Yesterday, the High Court bench comprising of presiding judge Justice Thamsanqa Nomngcongo and Justices Sakoane Sakoane and Moroke Mokhesi dismissed the application on a technicality, saying it had not been properly filed before the court.

Reading the verdict on behalf of the court bench, Justice Mokhesi said the prayers for the setting aside of their expulsions could not be granted as they had been sought in an interlocutory application to have Dr Thabane held in contempt of court for his alleged failure to abide by a 12 June 2019 High Court judgement declaring that they had been properly elected into the ABC’s NEC at the party’s February 2019 elective conference.

“It will be observed that this application being for committal for contempt of court, is an interlocutory application, and as such this court has to deal with it only that way.

“It will be observed that when the applicants launched this application, they clubbed it together with a panoply of substantive reliefs which are foreign to application number 47 of June 2019 (which confirmed the applicants as the legitimate ABC’s NEC). Some of the reliefs sought were for the review of the party leader’s decision to expel applicants and an interdict against the party leader taking unilateral decisions without the NEC’s involvement.

“This is highly irregular. These substantive reliefs are self-standing and have nothing to do with the (initial) application to annul the election of the NEC. The decision of the applicants to combine this interlocutory application with self-standing reliefs makes a mockery of interlocutory applications…Any relief which is opportunistically included in the interlocutory application should be a matter for another court not this court.”
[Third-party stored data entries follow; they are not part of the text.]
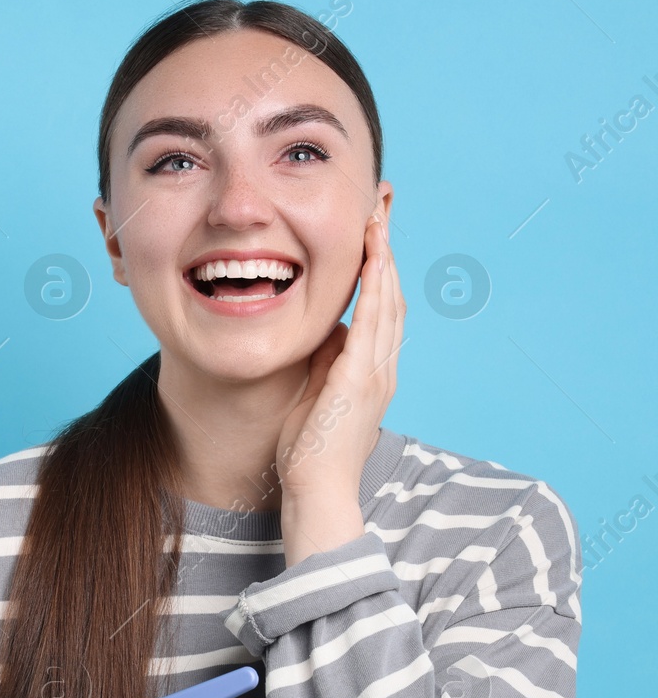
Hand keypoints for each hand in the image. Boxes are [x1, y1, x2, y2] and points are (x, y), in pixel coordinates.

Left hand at [275, 210, 404, 500]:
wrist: (315, 492)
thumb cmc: (309, 452)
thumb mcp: (316, 394)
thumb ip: (325, 362)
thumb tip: (328, 330)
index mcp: (371, 370)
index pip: (380, 306)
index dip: (379, 266)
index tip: (374, 229)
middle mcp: (381, 367)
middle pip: (390, 294)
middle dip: (386, 247)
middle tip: (383, 205)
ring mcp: (375, 373)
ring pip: (386, 302)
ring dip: (383, 257)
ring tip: (378, 217)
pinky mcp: (359, 381)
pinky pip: (371, 325)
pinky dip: (374, 289)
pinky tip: (373, 260)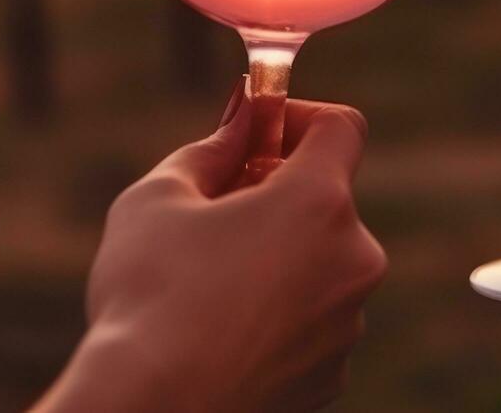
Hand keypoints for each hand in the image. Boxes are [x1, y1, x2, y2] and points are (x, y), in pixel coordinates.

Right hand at [40, 92, 386, 412]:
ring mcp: (347, 325)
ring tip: (205, 283)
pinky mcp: (330, 377)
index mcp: (319, 203)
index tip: (257, 132)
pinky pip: (310, 321)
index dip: (299, 117)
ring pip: (317, 265)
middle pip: (327, 201)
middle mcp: (353, 261)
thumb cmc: (147, 296)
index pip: (343, 128)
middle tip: (212, 211)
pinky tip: (218, 331)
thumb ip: (214, 148)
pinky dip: (276, 314)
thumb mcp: (160, 197)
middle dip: (276, 194)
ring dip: (276, 258)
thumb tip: (243, 118)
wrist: (152, 411)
The High Court also dismissed Prof Mahao and his co-applicants’ application to have Dr Thabane held in contempt of court for allegedly  violating the High Court’s 12 June 2019 judgement declaring that they had been properly elected into the ABC’s NEC at the party’s February 2019 elective conference.
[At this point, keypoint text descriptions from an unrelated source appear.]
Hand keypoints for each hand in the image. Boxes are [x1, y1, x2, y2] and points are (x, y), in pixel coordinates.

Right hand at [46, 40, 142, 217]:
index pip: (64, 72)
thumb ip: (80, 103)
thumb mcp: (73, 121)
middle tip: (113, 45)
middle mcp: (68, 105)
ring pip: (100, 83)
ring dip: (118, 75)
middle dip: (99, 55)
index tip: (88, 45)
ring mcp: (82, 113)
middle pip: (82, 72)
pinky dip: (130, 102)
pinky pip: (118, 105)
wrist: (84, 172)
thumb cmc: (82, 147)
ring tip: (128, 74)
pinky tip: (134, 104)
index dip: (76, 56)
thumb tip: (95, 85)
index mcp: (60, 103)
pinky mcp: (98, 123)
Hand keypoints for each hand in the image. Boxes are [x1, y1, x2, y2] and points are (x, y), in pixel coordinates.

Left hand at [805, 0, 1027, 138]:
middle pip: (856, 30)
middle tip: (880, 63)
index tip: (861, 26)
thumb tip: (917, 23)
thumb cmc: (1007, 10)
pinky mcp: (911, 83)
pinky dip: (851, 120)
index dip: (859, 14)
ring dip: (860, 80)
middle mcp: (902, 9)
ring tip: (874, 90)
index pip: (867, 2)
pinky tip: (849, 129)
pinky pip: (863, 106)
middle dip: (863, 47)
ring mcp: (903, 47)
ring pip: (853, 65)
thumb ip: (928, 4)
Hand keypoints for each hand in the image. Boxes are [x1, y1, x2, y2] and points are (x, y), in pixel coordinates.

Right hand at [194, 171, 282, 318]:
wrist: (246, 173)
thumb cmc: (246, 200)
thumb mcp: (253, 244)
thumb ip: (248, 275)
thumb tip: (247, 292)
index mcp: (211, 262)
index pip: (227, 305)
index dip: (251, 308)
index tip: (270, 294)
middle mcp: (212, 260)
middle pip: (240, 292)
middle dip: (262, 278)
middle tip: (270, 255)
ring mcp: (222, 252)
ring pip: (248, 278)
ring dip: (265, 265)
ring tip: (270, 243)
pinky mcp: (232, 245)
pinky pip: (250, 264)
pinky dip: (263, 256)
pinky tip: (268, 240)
However, the High Court ruled Dr Thabane could not have been in contempt of court because the court had never directed him on how to act in relation to the ABC issues.

“What this court did in the main was merely to declare that certain individuals were winners in the race into the NEC of the ABC. Whether or not the party leader (Dr Thabane) engages in efforts to frustrate the results of the elective conference, it is not a matter to be enforced by means of committal for contempt of court because there was no order directing him to desist from doing what he is being accused of doing. It follows that the application for committal for contempt of court is ill-conceived and falls to be dismissed,” the High Court ruled.

Shortly after the delivery of the verdict, Prof Mahao told his supporters that they would file a fresh application challenging their expulsion from the party.

“We filed this application as an interlocutory one because our fear was that if we filed it as an independent matter, ‘M’e (Acting Chief Justice, ‘Maseforo) Mahase would have allocated herself the case and we know our experiences with her.

“However, since the Court of Appeal has ruled that she should recuse herself from ABC matters, we will file a fresh independent application on similar grounds,” Prof Mahao said.